§ SUPPLIED RECORDS:
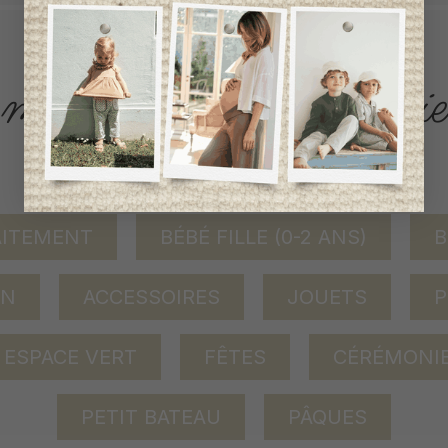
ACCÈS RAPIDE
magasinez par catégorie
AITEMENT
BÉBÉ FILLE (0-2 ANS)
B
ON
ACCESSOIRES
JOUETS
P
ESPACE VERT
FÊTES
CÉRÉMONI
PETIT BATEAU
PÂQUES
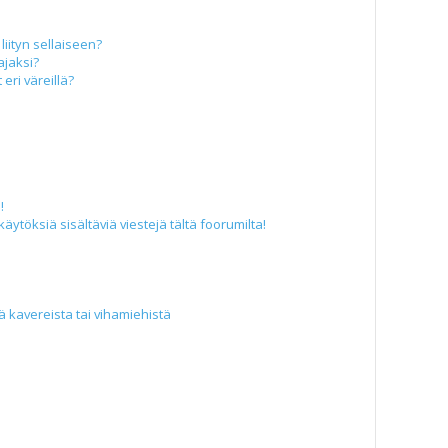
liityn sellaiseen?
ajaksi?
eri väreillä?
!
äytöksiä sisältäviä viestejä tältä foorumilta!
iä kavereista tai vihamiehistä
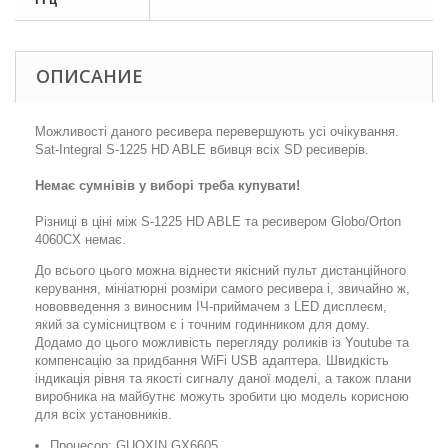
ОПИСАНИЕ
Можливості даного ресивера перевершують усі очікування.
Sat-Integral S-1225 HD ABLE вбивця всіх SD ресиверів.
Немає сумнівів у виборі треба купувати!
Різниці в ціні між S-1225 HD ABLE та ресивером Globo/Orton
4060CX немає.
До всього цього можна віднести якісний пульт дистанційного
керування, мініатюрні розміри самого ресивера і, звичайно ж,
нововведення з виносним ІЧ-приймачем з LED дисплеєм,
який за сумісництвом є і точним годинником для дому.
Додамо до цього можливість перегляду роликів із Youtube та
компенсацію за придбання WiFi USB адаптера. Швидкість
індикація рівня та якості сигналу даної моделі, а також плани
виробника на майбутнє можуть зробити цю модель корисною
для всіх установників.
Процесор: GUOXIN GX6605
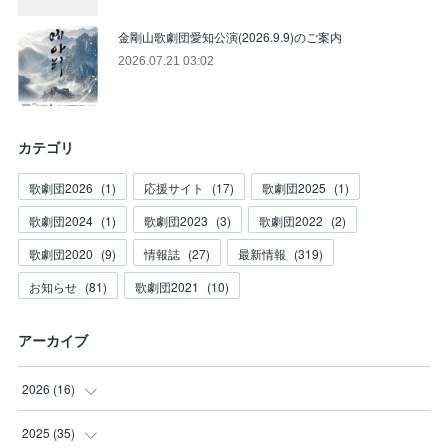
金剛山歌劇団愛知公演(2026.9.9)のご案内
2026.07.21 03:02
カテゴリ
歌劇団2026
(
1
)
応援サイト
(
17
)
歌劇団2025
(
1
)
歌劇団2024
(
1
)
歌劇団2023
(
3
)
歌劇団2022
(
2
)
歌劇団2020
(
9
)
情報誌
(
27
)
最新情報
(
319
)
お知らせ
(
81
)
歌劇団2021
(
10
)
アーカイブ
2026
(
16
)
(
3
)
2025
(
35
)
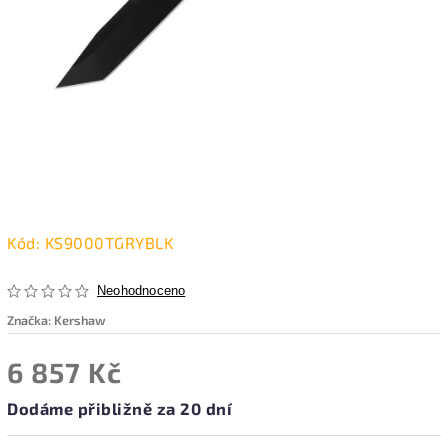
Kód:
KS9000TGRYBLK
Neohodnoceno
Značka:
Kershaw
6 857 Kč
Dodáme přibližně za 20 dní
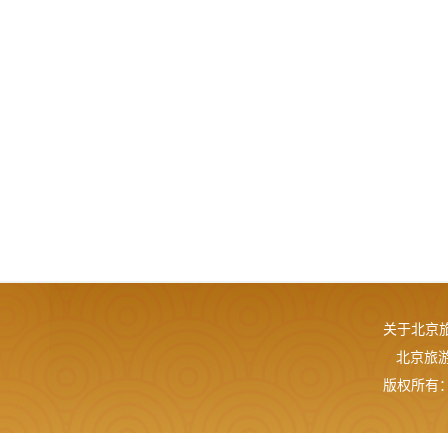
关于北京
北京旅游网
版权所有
---
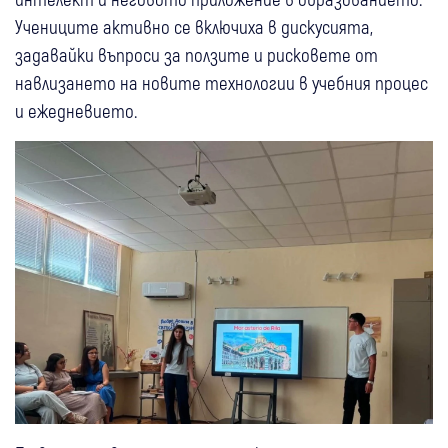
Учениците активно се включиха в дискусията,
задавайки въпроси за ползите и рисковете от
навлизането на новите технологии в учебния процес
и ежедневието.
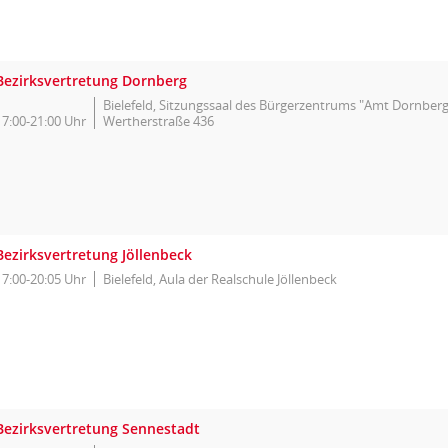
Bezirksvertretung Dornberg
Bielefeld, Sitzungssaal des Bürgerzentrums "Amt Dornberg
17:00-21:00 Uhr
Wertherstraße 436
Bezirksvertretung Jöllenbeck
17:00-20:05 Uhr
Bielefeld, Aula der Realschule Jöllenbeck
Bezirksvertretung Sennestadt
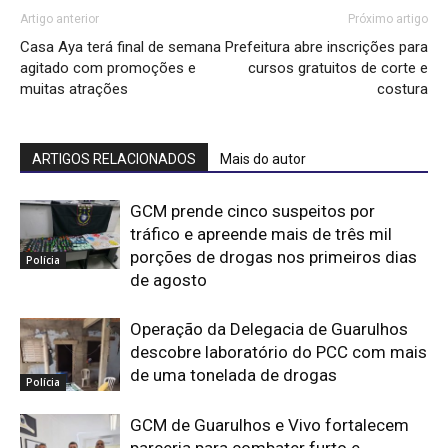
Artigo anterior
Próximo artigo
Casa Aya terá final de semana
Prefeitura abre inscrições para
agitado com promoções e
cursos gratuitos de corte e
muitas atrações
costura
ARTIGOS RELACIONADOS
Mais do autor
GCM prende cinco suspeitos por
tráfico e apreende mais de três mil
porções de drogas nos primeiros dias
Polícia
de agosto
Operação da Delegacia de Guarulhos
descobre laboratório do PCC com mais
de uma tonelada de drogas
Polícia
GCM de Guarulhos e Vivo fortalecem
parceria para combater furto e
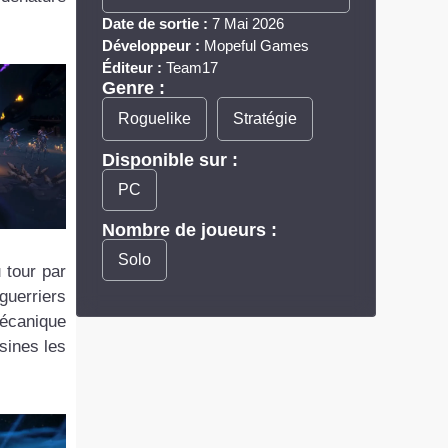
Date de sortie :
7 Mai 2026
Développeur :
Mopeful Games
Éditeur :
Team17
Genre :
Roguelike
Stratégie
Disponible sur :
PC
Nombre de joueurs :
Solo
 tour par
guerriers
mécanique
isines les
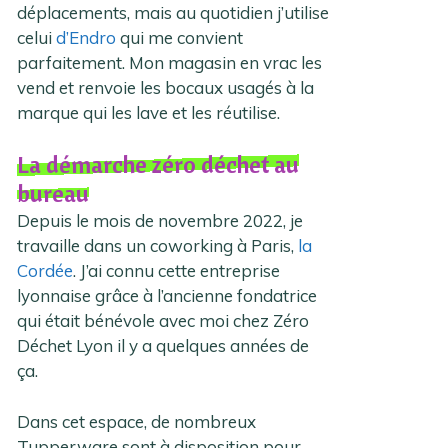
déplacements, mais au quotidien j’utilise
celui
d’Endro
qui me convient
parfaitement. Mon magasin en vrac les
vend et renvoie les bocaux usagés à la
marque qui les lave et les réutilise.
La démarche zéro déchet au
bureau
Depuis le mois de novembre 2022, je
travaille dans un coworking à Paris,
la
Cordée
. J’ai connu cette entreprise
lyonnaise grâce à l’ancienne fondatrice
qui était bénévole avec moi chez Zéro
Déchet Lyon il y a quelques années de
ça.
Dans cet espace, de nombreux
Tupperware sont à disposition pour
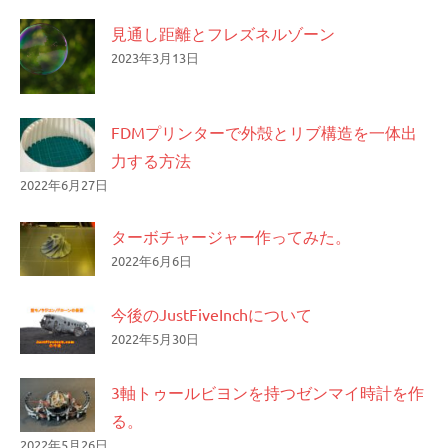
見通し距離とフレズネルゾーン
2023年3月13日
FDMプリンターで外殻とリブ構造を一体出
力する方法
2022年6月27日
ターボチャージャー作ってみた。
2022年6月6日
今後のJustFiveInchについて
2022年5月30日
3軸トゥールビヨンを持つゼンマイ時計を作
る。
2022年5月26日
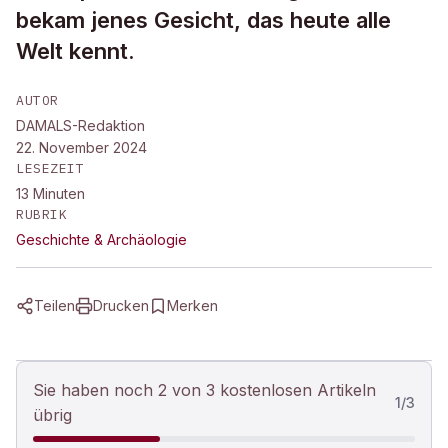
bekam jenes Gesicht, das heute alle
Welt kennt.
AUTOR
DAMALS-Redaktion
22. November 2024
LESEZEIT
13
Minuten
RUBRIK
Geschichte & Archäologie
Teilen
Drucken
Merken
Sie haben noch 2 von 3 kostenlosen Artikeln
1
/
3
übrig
==
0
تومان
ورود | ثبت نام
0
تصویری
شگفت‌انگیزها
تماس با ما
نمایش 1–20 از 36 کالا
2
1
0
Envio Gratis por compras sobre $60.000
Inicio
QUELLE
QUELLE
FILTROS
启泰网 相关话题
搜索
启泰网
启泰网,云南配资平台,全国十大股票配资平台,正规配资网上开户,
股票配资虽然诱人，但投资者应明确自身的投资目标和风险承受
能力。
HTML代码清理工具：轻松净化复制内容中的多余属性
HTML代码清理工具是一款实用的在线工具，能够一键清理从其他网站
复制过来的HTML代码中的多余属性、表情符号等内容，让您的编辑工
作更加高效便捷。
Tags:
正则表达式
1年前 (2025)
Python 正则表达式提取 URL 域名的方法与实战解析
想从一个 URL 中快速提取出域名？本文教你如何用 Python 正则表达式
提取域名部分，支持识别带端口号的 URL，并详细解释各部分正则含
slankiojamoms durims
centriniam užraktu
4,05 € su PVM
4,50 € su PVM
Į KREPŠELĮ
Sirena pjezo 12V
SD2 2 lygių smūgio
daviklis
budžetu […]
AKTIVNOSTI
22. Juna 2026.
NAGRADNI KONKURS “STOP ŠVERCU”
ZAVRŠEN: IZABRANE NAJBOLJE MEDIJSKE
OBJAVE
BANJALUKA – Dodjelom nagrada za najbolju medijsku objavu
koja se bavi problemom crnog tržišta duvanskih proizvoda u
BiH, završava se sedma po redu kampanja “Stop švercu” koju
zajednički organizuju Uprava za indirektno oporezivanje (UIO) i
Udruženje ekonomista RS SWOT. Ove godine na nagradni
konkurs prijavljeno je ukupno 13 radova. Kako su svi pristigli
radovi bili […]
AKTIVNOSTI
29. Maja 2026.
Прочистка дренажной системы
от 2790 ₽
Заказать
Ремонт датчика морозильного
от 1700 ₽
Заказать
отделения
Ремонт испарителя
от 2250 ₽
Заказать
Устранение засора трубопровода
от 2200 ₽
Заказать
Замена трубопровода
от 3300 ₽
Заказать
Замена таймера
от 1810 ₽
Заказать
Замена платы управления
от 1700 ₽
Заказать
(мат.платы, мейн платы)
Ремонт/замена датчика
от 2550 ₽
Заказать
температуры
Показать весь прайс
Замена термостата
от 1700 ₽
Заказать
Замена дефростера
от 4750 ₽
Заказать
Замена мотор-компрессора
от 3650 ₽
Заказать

§ TASK ITEM:
Return each line among the entries that holds the word "ресивера".

§ EXERCISE RESULT:
Можливості даного ресивера перевершують усі очікування.
керування, мініатюрні розміри самого ресивера і, звичайно ж,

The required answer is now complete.